■ How to complete this task ■
When the string "pinky" is part of a line below, that line should be copied.

■ Given entries ■

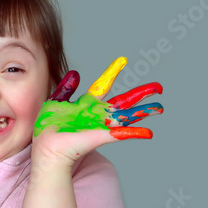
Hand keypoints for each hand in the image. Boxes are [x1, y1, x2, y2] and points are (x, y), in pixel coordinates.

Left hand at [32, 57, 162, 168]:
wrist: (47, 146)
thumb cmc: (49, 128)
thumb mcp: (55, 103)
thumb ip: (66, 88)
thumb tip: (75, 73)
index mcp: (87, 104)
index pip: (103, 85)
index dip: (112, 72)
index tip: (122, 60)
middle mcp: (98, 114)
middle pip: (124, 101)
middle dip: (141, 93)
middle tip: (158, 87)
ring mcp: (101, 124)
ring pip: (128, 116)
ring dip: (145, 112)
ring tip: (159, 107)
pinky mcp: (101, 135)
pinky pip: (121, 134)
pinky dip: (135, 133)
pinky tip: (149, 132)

■ Worked solution ■
pinky mcp: (101, 135)
pinky pip: (121, 134)
pinky dip: (135, 133)
pinky tip: (149, 132)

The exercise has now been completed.